Where the word "sides" occurs in a line of the data, return the whole line.

▸ **Stored items**

□ □ □ □

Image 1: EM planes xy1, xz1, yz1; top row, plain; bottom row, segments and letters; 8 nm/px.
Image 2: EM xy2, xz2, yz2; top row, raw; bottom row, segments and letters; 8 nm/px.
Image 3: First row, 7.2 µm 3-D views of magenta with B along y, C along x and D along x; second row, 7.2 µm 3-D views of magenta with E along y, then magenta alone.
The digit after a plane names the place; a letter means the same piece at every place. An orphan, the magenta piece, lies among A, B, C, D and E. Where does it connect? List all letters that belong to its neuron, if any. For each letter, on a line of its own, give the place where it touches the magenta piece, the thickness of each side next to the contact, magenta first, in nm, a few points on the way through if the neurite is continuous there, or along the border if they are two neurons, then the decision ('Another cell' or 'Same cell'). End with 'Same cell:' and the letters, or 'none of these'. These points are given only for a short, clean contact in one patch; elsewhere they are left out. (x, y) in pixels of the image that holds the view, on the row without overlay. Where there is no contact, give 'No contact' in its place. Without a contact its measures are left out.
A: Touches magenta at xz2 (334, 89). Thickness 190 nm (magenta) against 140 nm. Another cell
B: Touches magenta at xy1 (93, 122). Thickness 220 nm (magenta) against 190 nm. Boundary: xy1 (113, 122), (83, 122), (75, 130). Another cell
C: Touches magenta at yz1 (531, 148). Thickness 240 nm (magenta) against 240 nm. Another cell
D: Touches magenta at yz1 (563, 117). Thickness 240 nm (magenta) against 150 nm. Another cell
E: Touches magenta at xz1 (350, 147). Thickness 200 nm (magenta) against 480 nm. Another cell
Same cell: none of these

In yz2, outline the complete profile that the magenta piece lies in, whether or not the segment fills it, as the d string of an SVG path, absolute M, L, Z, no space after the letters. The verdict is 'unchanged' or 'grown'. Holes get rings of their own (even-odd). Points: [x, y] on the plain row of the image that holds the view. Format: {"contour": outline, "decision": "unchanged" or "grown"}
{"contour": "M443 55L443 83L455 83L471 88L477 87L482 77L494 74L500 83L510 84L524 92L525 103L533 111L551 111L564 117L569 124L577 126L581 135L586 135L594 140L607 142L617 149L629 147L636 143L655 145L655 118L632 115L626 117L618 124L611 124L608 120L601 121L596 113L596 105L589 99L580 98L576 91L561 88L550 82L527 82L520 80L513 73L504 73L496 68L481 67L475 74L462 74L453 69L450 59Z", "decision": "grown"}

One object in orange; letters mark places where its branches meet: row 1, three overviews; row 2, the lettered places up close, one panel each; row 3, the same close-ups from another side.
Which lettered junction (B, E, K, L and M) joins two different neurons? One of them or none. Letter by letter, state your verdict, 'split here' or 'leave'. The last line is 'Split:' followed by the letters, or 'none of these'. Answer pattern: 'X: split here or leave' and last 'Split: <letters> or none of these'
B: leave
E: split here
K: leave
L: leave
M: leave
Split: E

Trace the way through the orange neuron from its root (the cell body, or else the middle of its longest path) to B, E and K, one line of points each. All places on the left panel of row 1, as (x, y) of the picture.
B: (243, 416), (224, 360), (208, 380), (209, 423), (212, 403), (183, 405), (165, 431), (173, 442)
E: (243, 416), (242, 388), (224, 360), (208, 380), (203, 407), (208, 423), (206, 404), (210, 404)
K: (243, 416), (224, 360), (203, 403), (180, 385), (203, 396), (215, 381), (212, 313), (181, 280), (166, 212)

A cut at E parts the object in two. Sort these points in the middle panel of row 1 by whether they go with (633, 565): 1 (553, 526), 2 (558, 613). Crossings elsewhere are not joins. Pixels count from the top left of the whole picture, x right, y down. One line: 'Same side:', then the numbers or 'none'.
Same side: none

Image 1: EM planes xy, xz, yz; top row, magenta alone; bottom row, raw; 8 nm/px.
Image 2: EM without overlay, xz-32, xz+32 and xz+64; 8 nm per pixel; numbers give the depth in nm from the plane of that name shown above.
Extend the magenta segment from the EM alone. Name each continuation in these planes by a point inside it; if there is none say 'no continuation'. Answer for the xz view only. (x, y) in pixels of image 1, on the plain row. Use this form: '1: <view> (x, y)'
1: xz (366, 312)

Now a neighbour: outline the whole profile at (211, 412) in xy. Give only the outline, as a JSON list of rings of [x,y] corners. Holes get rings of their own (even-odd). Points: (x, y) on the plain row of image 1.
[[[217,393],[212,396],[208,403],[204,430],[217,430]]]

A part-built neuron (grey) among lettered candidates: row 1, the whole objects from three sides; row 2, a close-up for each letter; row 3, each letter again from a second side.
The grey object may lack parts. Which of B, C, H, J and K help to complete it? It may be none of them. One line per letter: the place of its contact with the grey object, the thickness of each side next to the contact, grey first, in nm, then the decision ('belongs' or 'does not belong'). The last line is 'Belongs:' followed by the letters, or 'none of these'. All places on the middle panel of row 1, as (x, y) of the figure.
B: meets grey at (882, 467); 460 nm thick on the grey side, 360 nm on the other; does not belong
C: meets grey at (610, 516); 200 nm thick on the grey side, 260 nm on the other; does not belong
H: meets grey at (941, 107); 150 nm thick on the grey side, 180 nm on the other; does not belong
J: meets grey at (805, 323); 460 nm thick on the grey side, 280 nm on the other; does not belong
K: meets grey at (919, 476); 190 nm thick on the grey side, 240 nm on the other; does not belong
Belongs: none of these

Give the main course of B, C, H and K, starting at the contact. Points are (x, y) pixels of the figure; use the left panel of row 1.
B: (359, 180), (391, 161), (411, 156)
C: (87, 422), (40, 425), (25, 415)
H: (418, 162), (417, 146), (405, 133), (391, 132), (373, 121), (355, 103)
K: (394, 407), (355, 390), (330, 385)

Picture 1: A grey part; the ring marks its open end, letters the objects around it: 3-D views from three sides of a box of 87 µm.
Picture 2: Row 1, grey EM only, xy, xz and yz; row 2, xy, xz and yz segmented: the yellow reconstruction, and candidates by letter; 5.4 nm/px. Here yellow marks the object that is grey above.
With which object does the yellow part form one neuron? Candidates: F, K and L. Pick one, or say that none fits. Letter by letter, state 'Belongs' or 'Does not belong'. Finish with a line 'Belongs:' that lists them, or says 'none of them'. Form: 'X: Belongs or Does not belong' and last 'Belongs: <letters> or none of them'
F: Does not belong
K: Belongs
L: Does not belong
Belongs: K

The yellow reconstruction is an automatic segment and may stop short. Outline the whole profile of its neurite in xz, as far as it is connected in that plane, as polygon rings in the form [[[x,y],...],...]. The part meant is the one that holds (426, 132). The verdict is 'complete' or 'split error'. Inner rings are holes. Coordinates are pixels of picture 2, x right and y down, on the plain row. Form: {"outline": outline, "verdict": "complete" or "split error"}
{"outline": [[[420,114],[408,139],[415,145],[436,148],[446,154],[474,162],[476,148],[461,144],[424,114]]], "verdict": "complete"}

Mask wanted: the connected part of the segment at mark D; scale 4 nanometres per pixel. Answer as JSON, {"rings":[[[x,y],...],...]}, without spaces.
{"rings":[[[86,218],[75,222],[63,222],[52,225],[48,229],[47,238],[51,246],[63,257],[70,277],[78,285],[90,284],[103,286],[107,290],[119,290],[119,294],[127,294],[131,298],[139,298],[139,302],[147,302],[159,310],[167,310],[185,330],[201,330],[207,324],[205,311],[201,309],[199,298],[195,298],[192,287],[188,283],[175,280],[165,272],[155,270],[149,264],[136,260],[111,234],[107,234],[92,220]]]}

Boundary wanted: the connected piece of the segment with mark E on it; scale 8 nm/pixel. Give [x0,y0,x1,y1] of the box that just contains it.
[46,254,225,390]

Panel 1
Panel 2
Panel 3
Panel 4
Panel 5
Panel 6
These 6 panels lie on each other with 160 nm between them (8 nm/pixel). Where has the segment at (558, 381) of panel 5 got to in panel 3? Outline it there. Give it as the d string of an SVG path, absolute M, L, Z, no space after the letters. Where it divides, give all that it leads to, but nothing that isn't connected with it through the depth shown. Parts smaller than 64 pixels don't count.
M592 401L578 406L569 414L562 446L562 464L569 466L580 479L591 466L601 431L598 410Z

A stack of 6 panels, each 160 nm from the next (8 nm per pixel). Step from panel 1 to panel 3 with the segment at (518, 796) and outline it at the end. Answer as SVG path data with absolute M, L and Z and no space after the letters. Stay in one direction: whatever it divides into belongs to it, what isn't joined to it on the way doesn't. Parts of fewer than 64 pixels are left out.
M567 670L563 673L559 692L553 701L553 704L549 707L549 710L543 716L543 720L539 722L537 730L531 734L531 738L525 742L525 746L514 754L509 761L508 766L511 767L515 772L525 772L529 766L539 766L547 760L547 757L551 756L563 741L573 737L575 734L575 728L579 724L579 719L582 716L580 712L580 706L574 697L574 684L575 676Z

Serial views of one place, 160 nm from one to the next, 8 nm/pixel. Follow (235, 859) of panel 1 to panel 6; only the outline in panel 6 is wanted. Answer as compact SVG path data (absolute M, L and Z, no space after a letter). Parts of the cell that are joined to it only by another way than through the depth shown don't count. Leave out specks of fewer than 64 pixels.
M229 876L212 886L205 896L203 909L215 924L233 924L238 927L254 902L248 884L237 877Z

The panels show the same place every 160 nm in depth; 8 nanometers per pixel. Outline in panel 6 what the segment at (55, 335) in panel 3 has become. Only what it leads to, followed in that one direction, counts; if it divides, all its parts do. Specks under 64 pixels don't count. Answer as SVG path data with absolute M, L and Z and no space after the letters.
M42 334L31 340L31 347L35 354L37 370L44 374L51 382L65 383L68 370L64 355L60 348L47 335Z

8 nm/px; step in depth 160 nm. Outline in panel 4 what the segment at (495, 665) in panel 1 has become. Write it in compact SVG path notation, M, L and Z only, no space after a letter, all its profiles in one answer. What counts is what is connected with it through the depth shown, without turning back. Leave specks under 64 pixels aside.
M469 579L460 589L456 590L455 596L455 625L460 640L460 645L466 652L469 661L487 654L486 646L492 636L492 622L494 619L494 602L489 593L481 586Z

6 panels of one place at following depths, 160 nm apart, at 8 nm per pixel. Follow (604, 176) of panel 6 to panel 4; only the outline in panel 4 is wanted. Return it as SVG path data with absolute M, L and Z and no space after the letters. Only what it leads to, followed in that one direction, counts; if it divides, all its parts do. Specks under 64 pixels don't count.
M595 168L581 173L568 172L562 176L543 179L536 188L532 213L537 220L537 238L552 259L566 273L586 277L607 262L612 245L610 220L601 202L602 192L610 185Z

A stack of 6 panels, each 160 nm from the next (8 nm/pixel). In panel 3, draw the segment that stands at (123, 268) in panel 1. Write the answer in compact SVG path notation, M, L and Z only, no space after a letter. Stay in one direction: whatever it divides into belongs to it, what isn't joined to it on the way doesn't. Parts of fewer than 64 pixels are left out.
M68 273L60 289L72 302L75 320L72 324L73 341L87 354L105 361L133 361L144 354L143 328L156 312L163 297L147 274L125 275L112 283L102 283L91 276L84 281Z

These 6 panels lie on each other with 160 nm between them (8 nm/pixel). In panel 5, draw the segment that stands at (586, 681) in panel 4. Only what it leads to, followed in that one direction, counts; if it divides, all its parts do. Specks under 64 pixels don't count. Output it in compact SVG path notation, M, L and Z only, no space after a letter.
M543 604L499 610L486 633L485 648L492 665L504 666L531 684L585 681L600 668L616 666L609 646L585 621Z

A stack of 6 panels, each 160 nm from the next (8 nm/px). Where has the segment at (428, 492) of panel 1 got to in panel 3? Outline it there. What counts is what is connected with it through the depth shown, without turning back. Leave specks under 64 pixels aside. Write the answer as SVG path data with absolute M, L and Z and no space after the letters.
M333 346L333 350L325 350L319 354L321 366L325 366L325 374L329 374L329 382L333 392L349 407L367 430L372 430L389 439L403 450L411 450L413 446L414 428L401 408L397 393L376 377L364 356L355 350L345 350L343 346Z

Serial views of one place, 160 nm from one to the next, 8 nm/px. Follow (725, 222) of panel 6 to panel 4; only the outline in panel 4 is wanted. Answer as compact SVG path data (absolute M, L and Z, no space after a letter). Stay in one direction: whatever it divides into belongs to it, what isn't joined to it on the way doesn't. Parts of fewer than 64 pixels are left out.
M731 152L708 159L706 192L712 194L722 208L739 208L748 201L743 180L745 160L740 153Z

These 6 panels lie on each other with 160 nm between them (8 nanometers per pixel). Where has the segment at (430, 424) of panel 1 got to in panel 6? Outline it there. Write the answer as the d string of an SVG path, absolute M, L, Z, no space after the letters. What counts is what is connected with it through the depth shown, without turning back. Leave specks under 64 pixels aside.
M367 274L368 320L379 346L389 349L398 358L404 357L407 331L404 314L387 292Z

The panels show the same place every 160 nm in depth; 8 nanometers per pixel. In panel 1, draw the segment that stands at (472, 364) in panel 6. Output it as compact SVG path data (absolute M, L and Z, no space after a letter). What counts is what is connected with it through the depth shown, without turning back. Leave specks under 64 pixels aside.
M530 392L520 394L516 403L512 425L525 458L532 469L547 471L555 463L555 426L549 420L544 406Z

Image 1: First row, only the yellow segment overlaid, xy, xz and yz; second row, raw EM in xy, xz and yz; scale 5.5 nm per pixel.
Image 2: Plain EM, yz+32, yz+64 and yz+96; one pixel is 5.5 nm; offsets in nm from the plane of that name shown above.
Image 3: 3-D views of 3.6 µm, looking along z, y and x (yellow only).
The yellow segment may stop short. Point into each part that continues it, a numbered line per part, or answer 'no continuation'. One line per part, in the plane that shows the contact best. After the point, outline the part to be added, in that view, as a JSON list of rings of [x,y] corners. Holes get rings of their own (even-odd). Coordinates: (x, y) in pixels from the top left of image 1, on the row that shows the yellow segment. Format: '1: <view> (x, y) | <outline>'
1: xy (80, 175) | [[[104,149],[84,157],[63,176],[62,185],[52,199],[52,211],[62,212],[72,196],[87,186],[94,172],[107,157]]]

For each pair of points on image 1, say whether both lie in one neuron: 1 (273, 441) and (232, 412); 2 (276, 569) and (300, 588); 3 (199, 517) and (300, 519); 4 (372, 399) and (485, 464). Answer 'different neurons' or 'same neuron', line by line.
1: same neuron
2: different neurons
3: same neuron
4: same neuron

□ □ □ □

▸ **Exercise output**
A part-built neuron (grey) among lettered candidates: row 1, the whole objects from three sides; row 2, a close-up for each letter; row 3, each letter again from a second side.
Picture 1: A grey part; the ring marks its open end, letters the objects around it: 3-D views from three sides of a box of 87 µm.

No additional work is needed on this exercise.